The story most people in Ventanas will tell you begins with a house. A colonial-style home belonging to a man named Martinez, set on the bank of the Zapotal River, notable for having an unusual number of windows. Mountain traders coming down from the highlands with their mules would stop to barter at the store he ran out of the house. When they arranged to meet, they said: vamos a la casa de las ventanas - let's go to the house with the windows. Over time the town that grew up around that store kept the name. Others prefer a second version: the place was called Ventanas because it was a window - a literal opening - between the Andean foothills and the coastal plain, the point where mountain products met coastal markets. Both stories may be true. Either way, the windows stuck.
At the entrance to the city, at an intersection called La Y, a reinforced concrete monument rises several meters above the road - a sculpture of a maize cob, unmistakable from a distance. Ventanas calls itself La Capital Maicera del Ecuador, the Corn Capital of Ecuador, and the claim is backed by decades of production. The broader economy now runs more on bananas than on corn, and the city exports cocoa, coffee, rice, soybeans, passion fruit, and pigeon peas as well. But the corn identity persists, partly because the monument is too recognizable to ignore, and partly because the annual harvest festivals and the markets along the Zapotal still treat maize as the ceremonial center of the agricultural year.
Ventanas became an administrative parish in 1846, attached then to the Puebloviejo canton in what was, at the time, Guayas Province.
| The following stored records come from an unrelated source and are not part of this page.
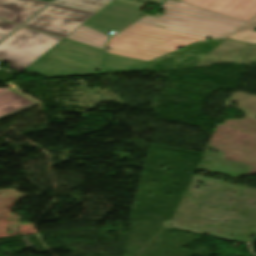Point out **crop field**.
I'll return each instance as SVG.
<instances>
[{
    "label": "crop field",
    "mask_w": 256,
    "mask_h": 256,
    "mask_svg": "<svg viewBox=\"0 0 256 256\" xmlns=\"http://www.w3.org/2000/svg\"><path fill=\"white\" fill-rule=\"evenodd\" d=\"M110 1L111 0H57L54 3L82 10L97 12Z\"/></svg>",
    "instance_id": "obj_8"
},
{
    "label": "crop field",
    "mask_w": 256,
    "mask_h": 256,
    "mask_svg": "<svg viewBox=\"0 0 256 256\" xmlns=\"http://www.w3.org/2000/svg\"><path fill=\"white\" fill-rule=\"evenodd\" d=\"M201 9L247 22L256 15V0H178Z\"/></svg>",
    "instance_id": "obj_5"
},
{
    "label": "crop field",
    "mask_w": 256,
    "mask_h": 256,
    "mask_svg": "<svg viewBox=\"0 0 256 256\" xmlns=\"http://www.w3.org/2000/svg\"><path fill=\"white\" fill-rule=\"evenodd\" d=\"M18 25L0 20V40L4 38L8 33L15 29Z\"/></svg>",
    "instance_id": "obj_10"
},
{
    "label": "crop field",
    "mask_w": 256,
    "mask_h": 256,
    "mask_svg": "<svg viewBox=\"0 0 256 256\" xmlns=\"http://www.w3.org/2000/svg\"><path fill=\"white\" fill-rule=\"evenodd\" d=\"M256 28V16L241 27L230 39L256 44V32H251Z\"/></svg>",
    "instance_id": "obj_9"
},
{
    "label": "crop field",
    "mask_w": 256,
    "mask_h": 256,
    "mask_svg": "<svg viewBox=\"0 0 256 256\" xmlns=\"http://www.w3.org/2000/svg\"><path fill=\"white\" fill-rule=\"evenodd\" d=\"M37 104L36 101L9 88L7 92L0 95V120Z\"/></svg>",
    "instance_id": "obj_7"
},
{
    "label": "crop field",
    "mask_w": 256,
    "mask_h": 256,
    "mask_svg": "<svg viewBox=\"0 0 256 256\" xmlns=\"http://www.w3.org/2000/svg\"><path fill=\"white\" fill-rule=\"evenodd\" d=\"M93 14L52 4L24 26L65 38Z\"/></svg>",
    "instance_id": "obj_4"
},
{
    "label": "crop field",
    "mask_w": 256,
    "mask_h": 256,
    "mask_svg": "<svg viewBox=\"0 0 256 256\" xmlns=\"http://www.w3.org/2000/svg\"><path fill=\"white\" fill-rule=\"evenodd\" d=\"M143 3L112 0L79 28L60 41L25 70L46 78L96 75L106 33L118 31L138 19Z\"/></svg>",
    "instance_id": "obj_2"
},
{
    "label": "crop field",
    "mask_w": 256,
    "mask_h": 256,
    "mask_svg": "<svg viewBox=\"0 0 256 256\" xmlns=\"http://www.w3.org/2000/svg\"><path fill=\"white\" fill-rule=\"evenodd\" d=\"M46 4L37 0H0V18L21 25Z\"/></svg>",
    "instance_id": "obj_6"
},
{
    "label": "crop field",
    "mask_w": 256,
    "mask_h": 256,
    "mask_svg": "<svg viewBox=\"0 0 256 256\" xmlns=\"http://www.w3.org/2000/svg\"><path fill=\"white\" fill-rule=\"evenodd\" d=\"M6 89H7V88H4V89H0V93H1V92H3V91H5Z\"/></svg>",
    "instance_id": "obj_11"
},
{
    "label": "crop field",
    "mask_w": 256,
    "mask_h": 256,
    "mask_svg": "<svg viewBox=\"0 0 256 256\" xmlns=\"http://www.w3.org/2000/svg\"><path fill=\"white\" fill-rule=\"evenodd\" d=\"M60 40L21 27L0 44V60L21 71Z\"/></svg>",
    "instance_id": "obj_3"
},
{
    "label": "crop field",
    "mask_w": 256,
    "mask_h": 256,
    "mask_svg": "<svg viewBox=\"0 0 256 256\" xmlns=\"http://www.w3.org/2000/svg\"><path fill=\"white\" fill-rule=\"evenodd\" d=\"M138 1L161 5L165 14L146 15L113 36L106 46L111 49L105 51L101 73L143 70L149 65L145 61L207 37L224 40L245 24L174 0Z\"/></svg>",
    "instance_id": "obj_1"
},
{
    "label": "crop field",
    "mask_w": 256,
    "mask_h": 256,
    "mask_svg": "<svg viewBox=\"0 0 256 256\" xmlns=\"http://www.w3.org/2000/svg\"><path fill=\"white\" fill-rule=\"evenodd\" d=\"M42 1H47V2H50L51 0H42Z\"/></svg>",
    "instance_id": "obj_12"
}]
</instances>
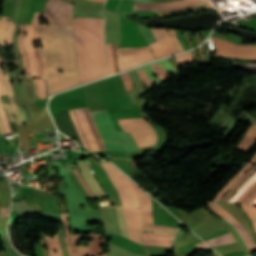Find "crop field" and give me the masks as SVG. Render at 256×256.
Instances as JSON below:
<instances>
[{
    "instance_id": "5866460e",
    "label": "crop field",
    "mask_w": 256,
    "mask_h": 256,
    "mask_svg": "<svg viewBox=\"0 0 256 256\" xmlns=\"http://www.w3.org/2000/svg\"><path fill=\"white\" fill-rule=\"evenodd\" d=\"M13 24L11 21H9V26H8V29L6 32V42H7V45H9V46H11V44H12V35H13L14 28H15V26Z\"/></svg>"
},
{
    "instance_id": "dbb93151",
    "label": "crop field",
    "mask_w": 256,
    "mask_h": 256,
    "mask_svg": "<svg viewBox=\"0 0 256 256\" xmlns=\"http://www.w3.org/2000/svg\"><path fill=\"white\" fill-rule=\"evenodd\" d=\"M92 1L105 2V0H92Z\"/></svg>"
},
{
    "instance_id": "ae1a2a85",
    "label": "crop field",
    "mask_w": 256,
    "mask_h": 256,
    "mask_svg": "<svg viewBox=\"0 0 256 256\" xmlns=\"http://www.w3.org/2000/svg\"><path fill=\"white\" fill-rule=\"evenodd\" d=\"M174 58L179 63L180 66L194 60L191 51L174 56Z\"/></svg>"
},
{
    "instance_id": "ac0d7876",
    "label": "crop field",
    "mask_w": 256,
    "mask_h": 256,
    "mask_svg": "<svg viewBox=\"0 0 256 256\" xmlns=\"http://www.w3.org/2000/svg\"><path fill=\"white\" fill-rule=\"evenodd\" d=\"M101 164L124 202L123 208L129 237L131 240L141 244L140 228L142 223L153 224L150 197L109 162L105 161L101 162ZM123 208L122 206H116V211L121 234L129 239Z\"/></svg>"
},
{
    "instance_id": "73cf0c24",
    "label": "crop field",
    "mask_w": 256,
    "mask_h": 256,
    "mask_svg": "<svg viewBox=\"0 0 256 256\" xmlns=\"http://www.w3.org/2000/svg\"><path fill=\"white\" fill-rule=\"evenodd\" d=\"M133 120H144V119H142V118L126 119V120H118V122H123V121H133Z\"/></svg>"
},
{
    "instance_id": "28ad6ade",
    "label": "crop field",
    "mask_w": 256,
    "mask_h": 256,
    "mask_svg": "<svg viewBox=\"0 0 256 256\" xmlns=\"http://www.w3.org/2000/svg\"><path fill=\"white\" fill-rule=\"evenodd\" d=\"M204 2V0H180L172 3H161V4H135L134 10H163L172 9L184 5L195 4Z\"/></svg>"
},
{
    "instance_id": "733c2abd",
    "label": "crop field",
    "mask_w": 256,
    "mask_h": 256,
    "mask_svg": "<svg viewBox=\"0 0 256 256\" xmlns=\"http://www.w3.org/2000/svg\"><path fill=\"white\" fill-rule=\"evenodd\" d=\"M5 84L7 86L8 95H9L13 115L17 120V124L19 125L21 123V119H20V116H19V113H18V110H17V107H16L14 97H13V90H12V86L9 82V75H5Z\"/></svg>"
},
{
    "instance_id": "3316defc",
    "label": "crop field",
    "mask_w": 256,
    "mask_h": 256,
    "mask_svg": "<svg viewBox=\"0 0 256 256\" xmlns=\"http://www.w3.org/2000/svg\"><path fill=\"white\" fill-rule=\"evenodd\" d=\"M117 57H118L120 72L155 59L152 52L141 53V54H131V55H121Z\"/></svg>"
},
{
    "instance_id": "00972430",
    "label": "crop field",
    "mask_w": 256,
    "mask_h": 256,
    "mask_svg": "<svg viewBox=\"0 0 256 256\" xmlns=\"http://www.w3.org/2000/svg\"><path fill=\"white\" fill-rule=\"evenodd\" d=\"M256 181V173L249 178V180L236 192V194L228 201L234 202L239 196H241L254 182Z\"/></svg>"
},
{
    "instance_id": "34b2d1b8",
    "label": "crop field",
    "mask_w": 256,
    "mask_h": 256,
    "mask_svg": "<svg viewBox=\"0 0 256 256\" xmlns=\"http://www.w3.org/2000/svg\"><path fill=\"white\" fill-rule=\"evenodd\" d=\"M103 23L104 19H74V39L82 84L108 75Z\"/></svg>"
},
{
    "instance_id": "4a817a6b",
    "label": "crop field",
    "mask_w": 256,
    "mask_h": 256,
    "mask_svg": "<svg viewBox=\"0 0 256 256\" xmlns=\"http://www.w3.org/2000/svg\"><path fill=\"white\" fill-rule=\"evenodd\" d=\"M118 47H119V45H112L115 73L119 72L118 66H117V60H116V50ZM106 50H107V54H108V64H109L110 75H112V74H114V69H113V58H112V52H111V45H106Z\"/></svg>"
},
{
    "instance_id": "750c4746",
    "label": "crop field",
    "mask_w": 256,
    "mask_h": 256,
    "mask_svg": "<svg viewBox=\"0 0 256 256\" xmlns=\"http://www.w3.org/2000/svg\"><path fill=\"white\" fill-rule=\"evenodd\" d=\"M0 116H1V120H2V123H3V126L6 130V132L7 133H12L11 129H10L9 122H8L7 115H6V112H5V109L3 108V105L1 103V99H0Z\"/></svg>"
},
{
    "instance_id": "1f2cbd36",
    "label": "crop field",
    "mask_w": 256,
    "mask_h": 256,
    "mask_svg": "<svg viewBox=\"0 0 256 256\" xmlns=\"http://www.w3.org/2000/svg\"><path fill=\"white\" fill-rule=\"evenodd\" d=\"M8 142H9V145H10V146H12V145L15 146V141H14V140L11 141V142H12V145H11V142H10V141H8Z\"/></svg>"
},
{
    "instance_id": "d8731c3e",
    "label": "crop field",
    "mask_w": 256,
    "mask_h": 256,
    "mask_svg": "<svg viewBox=\"0 0 256 256\" xmlns=\"http://www.w3.org/2000/svg\"><path fill=\"white\" fill-rule=\"evenodd\" d=\"M207 204L222 218H224L226 221H228L238 232L241 239L244 241L245 245L247 246L248 250L255 249V245L249 234L247 233L246 229L237 222L234 218H232L230 215H228L217 202H210L206 201Z\"/></svg>"
},
{
    "instance_id": "89e229c0",
    "label": "crop field",
    "mask_w": 256,
    "mask_h": 256,
    "mask_svg": "<svg viewBox=\"0 0 256 256\" xmlns=\"http://www.w3.org/2000/svg\"><path fill=\"white\" fill-rule=\"evenodd\" d=\"M6 134L2 125H1V121H0V135Z\"/></svg>"
},
{
    "instance_id": "5142ce71",
    "label": "crop field",
    "mask_w": 256,
    "mask_h": 256,
    "mask_svg": "<svg viewBox=\"0 0 256 256\" xmlns=\"http://www.w3.org/2000/svg\"><path fill=\"white\" fill-rule=\"evenodd\" d=\"M122 129L129 132L152 129L146 121L120 123Z\"/></svg>"
},
{
    "instance_id": "bd1437ed",
    "label": "crop field",
    "mask_w": 256,
    "mask_h": 256,
    "mask_svg": "<svg viewBox=\"0 0 256 256\" xmlns=\"http://www.w3.org/2000/svg\"><path fill=\"white\" fill-rule=\"evenodd\" d=\"M34 53H35V56H36V59H37L38 76H44V70H43V63H42L40 48L34 49Z\"/></svg>"
},
{
    "instance_id": "447ae74e",
    "label": "crop field",
    "mask_w": 256,
    "mask_h": 256,
    "mask_svg": "<svg viewBox=\"0 0 256 256\" xmlns=\"http://www.w3.org/2000/svg\"><path fill=\"white\" fill-rule=\"evenodd\" d=\"M32 192H34V189H33V187H32Z\"/></svg>"
},
{
    "instance_id": "25e5ab78",
    "label": "crop field",
    "mask_w": 256,
    "mask_h": 256,
    "mask_svg": "<svg viewBox=\"0 0 256 256\" xmlns=\"http://www.w3.org/2000/svg\"><path fill=\"white\" fill-rule=\"evenodd\" d=\"M226 233H229L228 231L224 230V231H221L219 233H216V234H213L211 236H208V237H205L203 238L204 241L208 240V239H211V238H214L216 236H219V235H222V234H226Z\"/></svg>"
},
{
    "instance_id": "0fb4a251",
    "label": "crop field",
    "mask_w": 256,
    "mask_h": 256,
    "mask_svg": "<svg viewBox=\"0 0 256 256\" xmlns=\"http://www.w3.org/2000/svg\"><path fill=\"white\" fill-rule=\"evenodd\" d=\"M251 204L256 205V199Z\"/></svg>"
},
{
    "instance_id": "d9b57169",
    "label": "crop field",
    "mask_w": 256,
    "mask_h": 256,
    "mask_svg": "<svg viewBox=\"0 0 256 256\" xmlns=\"http://www.w3.org/2000/svg\"><path fill=\"white\" fill-rule=\"evenodd\" d=\"M255 171L256 164L232 187V189L220 201L226 202Z\"/></svg>"
},
{
    "instance_id": "dafd665d",
    "label": "crop field",
    "mask_w": 256,
    "mask_h": 256,
    "mask_svg": "<svg viewBox=\"0 0 256 256\" xmlns=\"http://www.w3.org/2000/svg\"><path fill=\"white\" fill-rule=\"evenodd\" d=\"M256 197V182L235 202L250 204Z\"/></svg>"
},
{
    "instance_id": "cbeb9de0",
    "label": "crop field",
    "mask_w": 256,
    "mask_h": 256,
    "mask_svg": "<svg viewBox=\"0 0 256 256\" xmlns=\"http://www.w3.org/2000/svg\"><path fill=\"white\" fill-rule=\"evenodd\" d=\"M253 158V157H252ZM256 162V155L254 158L237 174L235 175L225 187L214 197L213 201H219L223 195L244 175V173L251 168Z\"/></svg>"
},
{
    "instance_id": "425ffa30",
    "label": "crop field",
    "mask_w": 256,
    "mask_h": 256,
    "mask_svg": "<svg viewBox=\"0 0 256 256\" xmlns=\"http://www.w3.org/2000/svg\"><path fill=\"white\" fill-rule=\"evenodd\" d=\"M199 242H201V240H199V241H197V242H194V243H192V244H189V245L180 247L179 249H180V251L182 252V251H185V250H189V249L195 248V245H194V244L199 243Z\"/></svg>"
},
{
    "instance_id": "0765c3eb",
    "label": "crop field",
    "mask_w": 256,
    "mask_h": 256,
    "mask_svg": "<svg viewBox=\"0 0 256 256\" xmlns=\"http://www.w3.org/2000/svg\"><path fill=\"white\" fill-rule=\"evenodd\" d=\"M247 256H250V255H247Z\"/></svg>"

In 1860, President Gabriel Garcia Moreno - the conservative Ecuadorean strongman who shaped much of the country's 19th-century political architecture - issued the decree creating Los Rios Province, and Ventanas was transferred along with Puebloviejo into the new jurisdiction. Independence from Puebloviejo came slowly. In the decades that followed, local councilors Gilberto Gordillo Ruiz and Rafael Astudillo Cardenas organized what the town remembers as the emancipatory assembly - a public meeting held in the basement movie theater of Don Nicanor Florencia Machado's house, where residents argued the case for becoming their own canton. It worked. On November 10, 1952, Ventanas was officially cantonized.
The Zapotal River splits the city into three parts. The central zone, on one side, holds the commercial district - the markets, banks, and restaurants. South of the river is largely residential, with older neighborhoods and some marginal settlements. North houses both residential suburbs and the industrial zone. The Zapotal itself is fed by a network of smaller rivers - the Lechugal, Oncebi, Sibimbe, Macagua - before it runs through the city and continues downstream under a different name, the Caracol. Every summer, when the rains ease and the water drops, a small beach of sand and stones emerges in the city center. Residents come to swim and rest. Some of the older women still wash clothes along the bank, as the custom used to require.
Ventanas does not stand alone. It sits within the orbit of Babahoyo, the Los Rios provincial capital, close enough that the two cities function as parts of a single metropolitan area. Thousands of workers commute from Ventanas to Babahoyo each day by land. Babahoyo itself connects to Guayaquil, so many of the region's workers live three cities away from where they labor. The 2022 census put Ventanas at 41,531 residents in the urban area, making it the thirty-eighth-largest city in Ecuador and the fourth largest in Los Rios. The greater Babahoyo conglomerate holds more than 250,000. The rhythm of commuting shapes the economic life: markets open early, buses fill before dawn, and the Malecon along the Zapotal fills up in the evenings when the commuters return.
Ventanas has produced people who went elsewhere. Connie Jimenez, born in the city in 1995, won Miss Ecuador 2016 and then entered politics - she later served as Governor of Los Rios Province. Her tenure made international news in 2023 when her home was shot at in an attempted assassination, part of the broader surge of drug-trafficking-related violence that has reshaped coastal Ecuador in recent years. The city has also produced footballers - Jimmy Izquierdo, Patricio Urrutia, Edwin Villafuerte - and at least one football manager, Humberto Pizarro, along with a handful of national politicians. For a mid-sized Ecuadorean city, the export of talent has been consistent, even if many of those talents have had to navigate an Ecuador that has grown increasingly hard to live in peacefully.
Coordinates 1.45 S, 79.47 W, elevation roughly 24 meters, on Ecuador's coastal plain in Los Rios Province. The Zapotal River cuts east-west through the city, and from 5,000-8,000 feet the river channel is a distinctive landmark surrounded by green banana and corn fields. Nearest major airport is Jose Joaquin de Olmedo (SEGU/GYE) in Guayaquil, about 115 km southwest. Hot, humid tropical climate with a wet season December to June; annual rainfall averages 2,120 mm. Visibility generally good but afternoon thunderstorms common in the wet months.